> Data records:
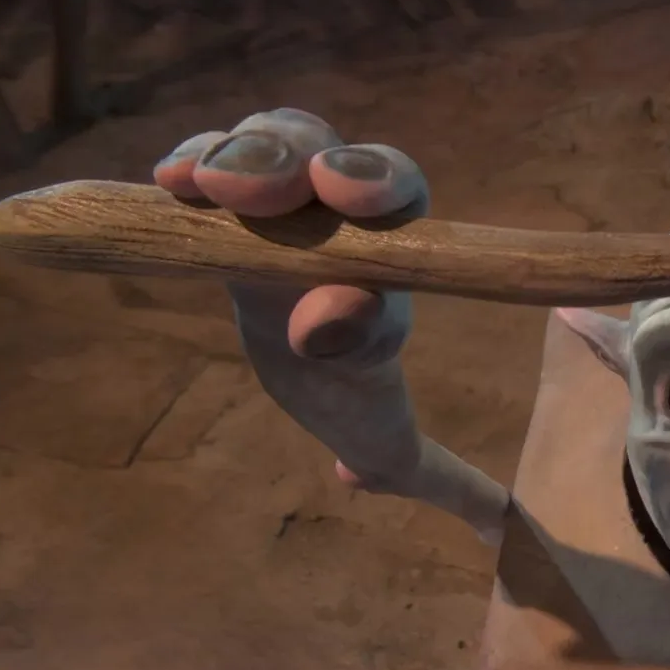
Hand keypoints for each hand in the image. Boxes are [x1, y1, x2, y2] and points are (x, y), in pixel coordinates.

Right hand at [153, 109, 508, 541]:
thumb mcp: (390, 432)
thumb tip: (501, 525)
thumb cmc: (350, 387)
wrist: (287, 357)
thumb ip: (444, 473)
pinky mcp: (212, 196)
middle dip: (299, 161)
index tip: (345, 201)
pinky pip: (203, 159)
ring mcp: (277, 188)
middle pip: (327, 153)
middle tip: (270, 192)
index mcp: (391, 248)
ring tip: (204, 184)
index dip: (377, 186)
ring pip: (267, 144)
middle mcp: (337, 205)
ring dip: (239, 156)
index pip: (396, 194)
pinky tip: (168, 181)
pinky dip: (188, 161)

> Work order:
Each line of the data that includes "pinky" counts once; say how many there are, giving nothing but the number.

> Task output:
4